How to complete this task | Where does the word "load" appear in the data? Copy every line that holds it.

Provided records |

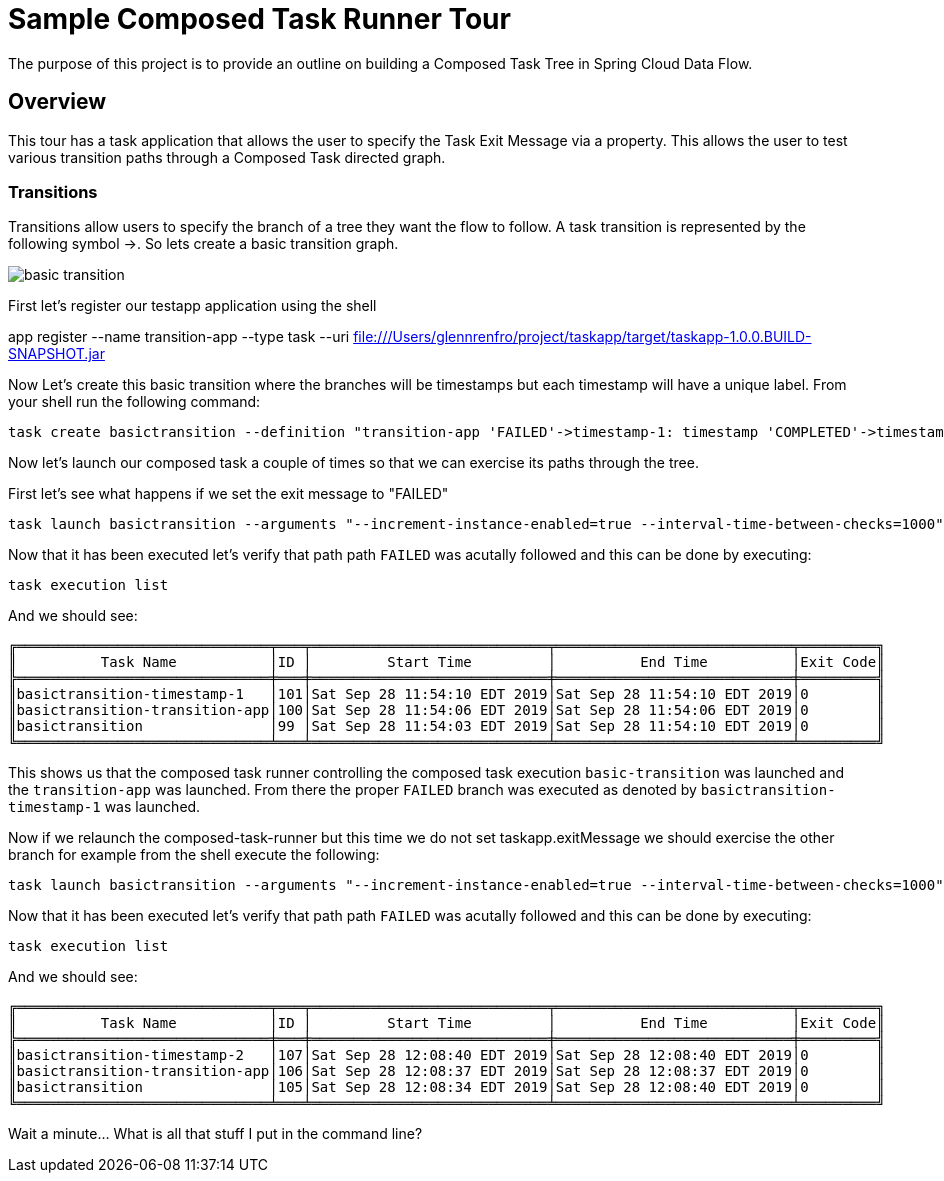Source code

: //tag::ref-doc[]
:image-root: https://raw.githubusercontent.com/cppwfs/funwithctr/master/images

= Sample Composed Task Runner Tour

The purpose of this project is to provide an outline on building a Composed Task Tree in Spring Cloud Data Flow.

== Overview
This tour has a task application that allows the user to specify the Task Exit Message via a property.
This allows the user to test various transition paths through a Composed Task directed graph.

=== Transitions
Transitions allow users to specify the branch of a tree they want the flow to follow.
A task transition is represented by the following symbol ->.
So lets create a basic transition graph.

image::{image-root}/basictransition1.png[basic transition]

First let's register our testapp application using the shell

app register --name transition-app --type task --uri file:///Users/glennrenfro/project/taskapp/target/taskapp-1.0.0.BUILD-SNAPSHOT.jar

Now Let's create this basic transition where the branches will be timestamps but each timestamp will have a unique label.  From your shell run the following command:
```
task create basictransition --definition "transition-app 'FAILED'->timestamp-1: timestamp 'COMPLETED'->timestamp-2: timestamp"
```

Now let's launch our composed task a couple of times so that we can exercise its paths through the tree.

First let's see what happens if we set the exit message to "FAILED"
```
task launch basictransition --arguments "--increment-instance-enabled=true --interval-time-between-checks=1000" --properties "app.basictransition.transition-app.taskapp.exitMessage=FAILED"
```

Now that it has been executed let's verify that path path `FAILED` was acutally followed and this can be done by executing:
```
task execution list
```
And we should see:
```
╔══════════════════════════════╤═══╤════════════════════════════╤════════════════════════════╤═════════╗
║          Task Name           │ID │         Start Time         │          End Time          │Exit Code║
╠══════════════════════════════╪═══╪════════════════════════════╪════════════════════════════╪═════════╣
║basictransition-timestamp-1   │101│Sat Sep 28 11:54:10 EDT 2019│Sat Sep 28 11:54:10 EDT 2019│0        ║
║basictransition-transition-app│100│Sat Sep 28 11:54:06 EDT 2019│Sat Sep 28 11:54:06 EDT 2019│0        ║
║basictransition               │99 │Sat Sep 28 11:54:03 EDT 2019│Sat Sep 28 11:54:10 EDT 2019│0        ║
╚══════════════════════════════╧═══╧════════════════════════════╧════════════════════════════╧═════════╝
```
This shows us that the composed task runner controlling the composed task execution `basic-transition` was launched and the `transition-app` was launched.
From there the proper `FAILED` branch was executed as denoted by `basictransition-timestamp-1` was launched.

Now if we relaunch the composed-task-runner but this time we do not set taskapp.exitMessage we should exercise the other branch for example from the shell execute the following:
```
task launch basictransition --arguments "--increment-instance-enabled=true --interval-time-between-checks=1000"
```
Now that it has been executed let's verify that path path `FAILED` was acutally followed and this can be done by executing:
```
task execution list
```
And we should see:
```
╔══════════════════════════════╤═══╤════════════════════════════╤════════════════════════════╤═════════╗
║          Task Name           │ID │         Start Time         │          End Time          │Exit Code║
╠══════════════════════════════╪═══╪════════════════════════════╪════════════════════════════╪═════════╣
║basictransition-timestamp-2   │107│Sat Sep 28 12:08:40 EDT 2019│Sat Sep 28 12:08:40 EDT 2019│0        ║
║basictransition-transition-app│106│Sat Sep 28 12:08:37 EDT 2019│Sat Sep 28 12:08:37 EDT 2019│0        ║
║basictransition               │105│Sat Sep 28 12:08:34 EDT 2019│Sat Sep 28 12:08:40 EDT 2019│0        ║
╚══════════════════════════════╧═══╧════════════════════════════╧════════════════════════════╧═════════╝
```


Wait a minute...  What is all that stuff I put in the command line?
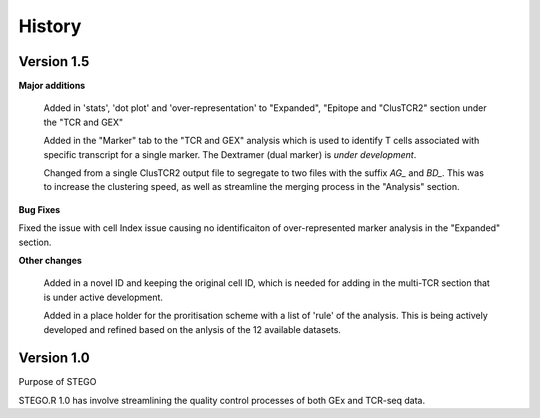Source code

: History
=======

**Version 1.5**
---------------
**Major additions**

  Added in 'stats', 'dot plot' and 'over-representation' to "Expanded", "Epitope and  "ClusTCR2" section under the "TCR and GEX"
  
  Added in the "Marker" tab to the "TCR and GEX" analysis which is used to identify T cells associated with specific transcript for a single marker. The Dextramer (dual marker) is *under development*. 

  Changed from a single ClusTCR2 output file to segregate to two files with the suffix *AG_* and *BD_*. This was to increase the clustering speed, as well as streamline the merging process in the "Analysis" section. 

**Bug Fixes**

Fixed the issue with cell Index issue causing no identificaiton of over-represented marker analysis in the "Expanded" section.

**Other changes**

  Added in a novel ID and keeping the original cell ID, which is needed for adding in the multi-TCR section that is under active development.

  Added in a place holder for the proritisation scheme with a list of 'rule' of the analysis. This is being actively developed and refined based on the anlysis of the 12 available datasets. 

**Version 1.0**
---------------
Purpose of STEGO

STEGO.R 1.0 has involve streamlining the quality control processes of both GEx and TCR-seq data. 
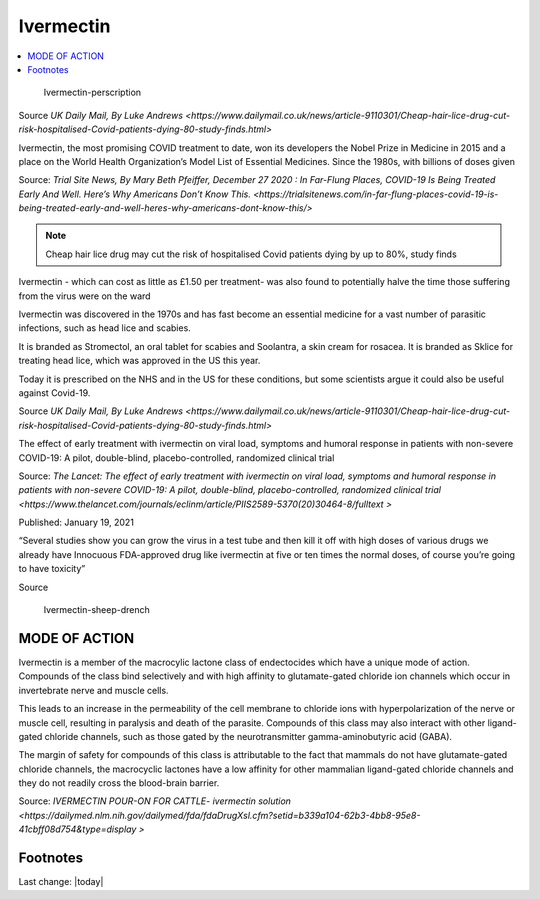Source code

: Ivermectin
==============

.. contents::
  :local:


.. figure:: assets/Medical-Treatments/Ivermectin/Ivermectin-perscription.jpg
  :width: 80 %
  
  Ivermectin-perscription

Source `UK Daily Mail, By Luke Andrews <https://www.dailymail.co.uk/news/article-9110301/Cheap-hair-lice-drug-cut-risk-hospitalised-Covid-patients-dying-80-study-finds.html>`

Ivermectin, the most promising COVID treatment to date, won its developers the Nobel Prize in Medicine in 2015 and a place on the World Health Organization’s Model List of Essential Medicines. Since the 1980s, with billions of doses given  

Source: `Trial Site News, By Mary Beth Pfeiffer, December 27 2020 : In Far-Flung Places, COVID-19 Is Being Treated Early And Well. Here’s Why Americans Don’t Know This. <https://trialsitenews.com/in-far-flung-places-covid-19-is-being-treated-early-and-well-heres-why-americans-dont-know-this/>`

.. note::
  Cheap hair lice drug may cut the risk of hospitalised Covid patients dying by up to 80%, study finds  

Ivermectin - which can cost as little as £1.50 per treatment- was also found to potentially halve the time those suffering from the virus were on the ward  

Ivermectin was discovered in the 1970s and has fast become an essential medicine for a vast number of parasitic infections, such as head lice and scabies.

It is branded as Stromectol, an oral tablet for scabies and Soolantra, a skin cream for rosacea. It is branded as Sklice for treating head lice, which was approved in the US this year. 

Today it is prescribed on the NHS and in the US for these conditions, but some scientists argue it could also be useful against Covid-19.    

Source  `UK Daily Mail, By Luke Andrews <https://www.dailymail.co.uk/news/article-9110301/Cheap-hair-lice-drug-cut-risk-hospitalised-Covid-patients-dying-80-study-finds.html>` 

The effect of early treatment with ivermectin on viral load, symptoms and humoral response in patients with non-severe COVID-19: A pilot, double-blind, placebo-controlled, randomized clinical trial  

Source: `The Lancet: The effect of early treatment with ivermectin on viral load, symptoms and humoral response in patients with non-severe COVID-19: A pilot, double-blind, placebo-controlled, randomized clinical trial <https://www.thelancet.com/journals/eclinm/article/PIIS2589-5370(20)30464-8/fulltext >`

Published: January 19, 2021

“Several studies show you can grow the virus in a test tube and then kill it off with high doses of various drugs we already have Innocuous FDA-approved drug like ivermectin at five or ten times the normal doses, of course you’re going to have toxicity”  

Source 

.. figure:: assets/Medical-Treatments/Ivermectin/Ivermectin-sheep-drench.jpg
  :width: 80 %
  
  Ivermectin-sheep-drench

MODE OF ACTION
----------------

Ivermectin is a member of the macrocylic lactone class of endectocides which have a unique mode of action. Compounds of the class bind selectively and with high affinity to glutamate-gated chloride ion channels which occur in invertebrate nerve and muscle cells.

This leads to an increase in the permeability of the cell membrane to chloride ions with hyperpolarization of the nerve or muscle cell, resulting in paralysis and death of the parasite. Compounds of this class may also interact with other ligand-gated chloride channels, such as those gated by the neurotransmitter gamma-aminobutyric acid (GABA).

The margin of safety for compounds of this class is attributable to the fact that mammals do not have glutamate-gated chloride channels, the macrocyclic lactones have a low affinity for other mammalian ligand-gated chloride channels and they do not readily cross the blood-brain barrier.

Source: `IVERMECTIN POUR-ON FOR CATTLE- ivermectin solution <https://dailymed.nlm.nih.gov/dailymed/fda/fdaDrugXsl.cfm?setid=b339a104-62b3-4bb8-95e8-41cbff08d754&type=display >`

Footnotes
----------------

.. _Python: http://www.python.org/


.. target-notes::


Last change: |today|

Solution to the problem |
The effect of early treatment with ivermectin on viral load, symptoms and humoral response in patients with non-severe COVID-19: A pilot, double-blind, placebo-controlled, randomized clinical trial  
Source: `The Lancet: The effect of early treatment with ivermectin on viral load, symptoms and humoral response in patients with non-severe COVID-19: A pilot, double-blind, placebo-controlled, randomized clinical trial <https://www.thelancet.com/journals/eclinm/article/PIIS2589-5370(20)30464-8/fulltext >`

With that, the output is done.